E-signature law, case I OPP 25/08
September 18th, 2008, Tomasz RychlickiThe Supreme Administrative Court in its order of 24 July 2007 case file I OPP 25/08 held that the letter that was brought by electronic means must be signed in person by a party or its representative to become legally effective, because only such signature meet the requirements under Article 46 § 1 pkt 4 of the Act of 30 August 2002 on the Law on Proceedings Before Administrative Courts – PBAC – (in Polish: Prawo o postępowaniu przed sądami administracyjnymi), published in Journal of Laws (Dziennik Ustaw) No 153, item 1270, with subsequent amendments.
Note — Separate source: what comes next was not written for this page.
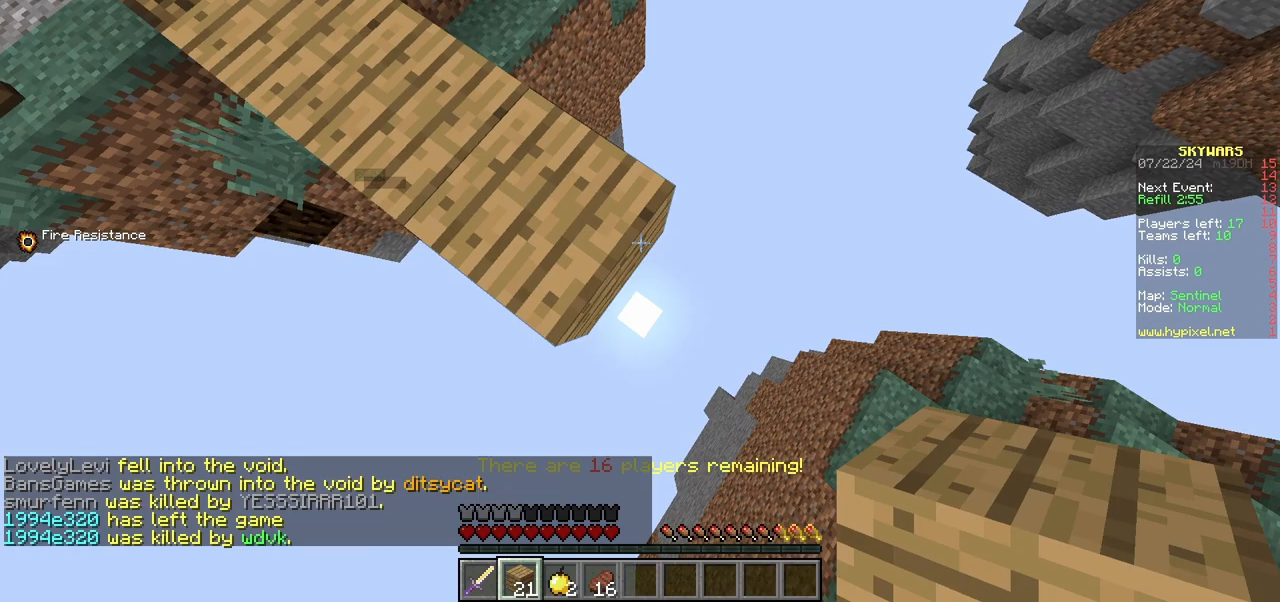
{"keys": ["d", "s"], "mouse": [], "events": [[100, "mouse_right", "down"], [217, "mouse_right", "up"]]}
In accordance with Article 5(1) of the Act of 18 September 2001 on Electronic Signature – ESA – (in Polish: ustawa o podpisie elektronicznym), published in Journal of Laws (Dziennik Ustaw) of 15 November 2001, No 130, item 1450, with subsequent amendments, the secure electronic signature verified by a qualified certificate which has legal effects specified in the Act, if it is filed during the validity of this certificate. The Chapter IX of that ESA contains provisions amending, inter alia, the Civil Code Article 60, Article 78 §1 and §2, allowing for state the will of a person in the cicil law relationship by the disclosure in electronic form. In addition, the Polish Act of 17 February 2005 on the Informatization of Entities Performing Public Tasks – IEPPT – (in Polish: ustawa o informatyzacji działalności podmiotów realizujących zadania publiczne), published in Journal of Laws No 64, item 565, in Article. 36 pt 3 and 5 introduced amendments of the provisions of the Administrative Proceedings Code, i.e. Article 57 § 5 pt 1 and Article 63 § 3a by allowing the opportunity to provide a request in the form of an electronic document. The above provisions apply only to the extent that the given Act governs.
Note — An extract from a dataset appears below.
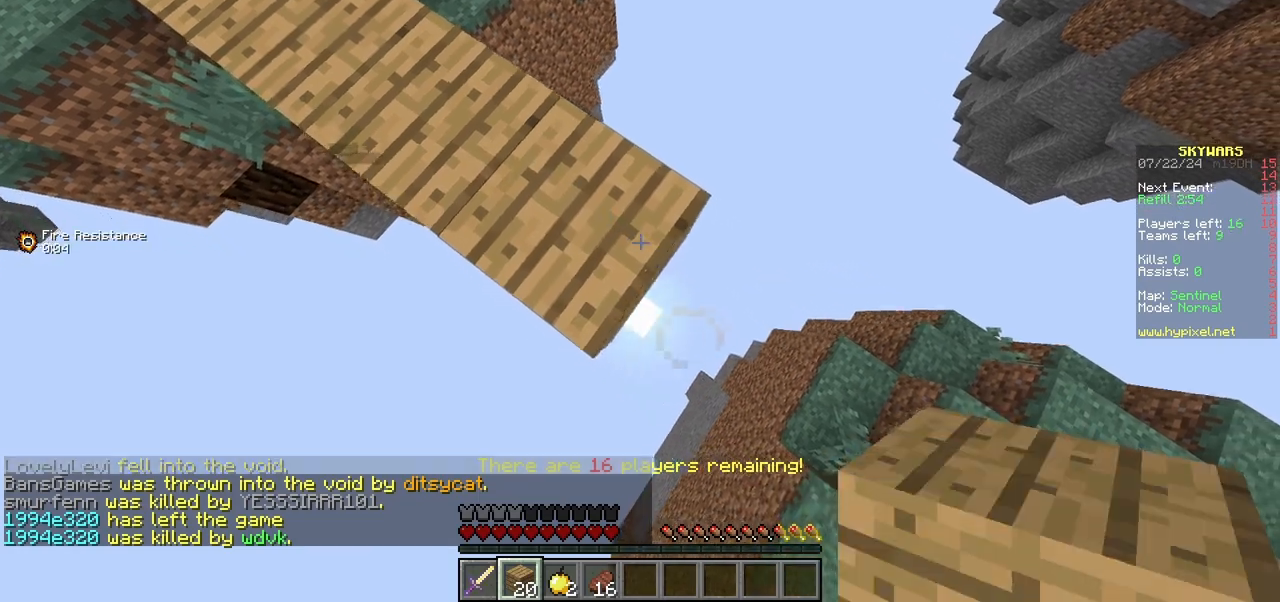
{"keys": ["d"], "mouse": [], "events": [[217, "mouse_right", "down"], [283, "s", "up"], [333, "mouse_right", "up"], [333, "w", "down"], [500, "w", "up"]]}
In the Polish Act of 17 June 2004 on Complaint on the Infringement of the Right of a Party to be Beard in Court Proceedings without Undue Delay, published in Journal of Laws of 16 August 2004, and in the provisions of the PBAC, there are no equivalents of the abovecited provisions of the Civil Code and the APC, and the definition of electronic signatures does not exists in these acts. According to Article 2(3) of the IEPPT, the provisions of this Act shall not apply to administrative courts in the administrative proceedings. Consequently, in this case the Supreme Administrative Court was not obliged to use in the e-mail correspondnce of certificates that are referred to in the ESA.